### INSTRUCTION
Please find each line in the items below that contains the word "Longueur", and copy every such line in full.

_ _ _ _

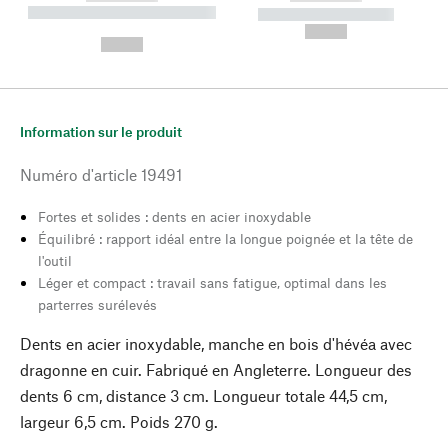
----------- ----------- --------
----------- -----------
---
--,-- €
--,-- €
Information sur le produit
Numéro d'article
19491
Fortes et solides : dents en acier inoxydable
Équilibré : rapport idéal entre la longue poignée et la tête de
l'outil
Léger et compact : travail sans fatigue, optimal dans les
parterres surélevés
Dents en acier inoxydable, manche en bois d'hévéa avec
dragonne en cuir. Fabriqué en Angleterre. Longueur des
dents 6 cm, distance 3 cm. Longueur totale 44,5 cm,
largeur 6,5 cm. Poids 270 g.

_ _ _ _

### ANSWER TO THE PROBLEM
dragonne en cuir. Fabriqué en Angleterre. Longueur des
dents 6 cm, distance 3 cm. Longueur totale 44,5 cm,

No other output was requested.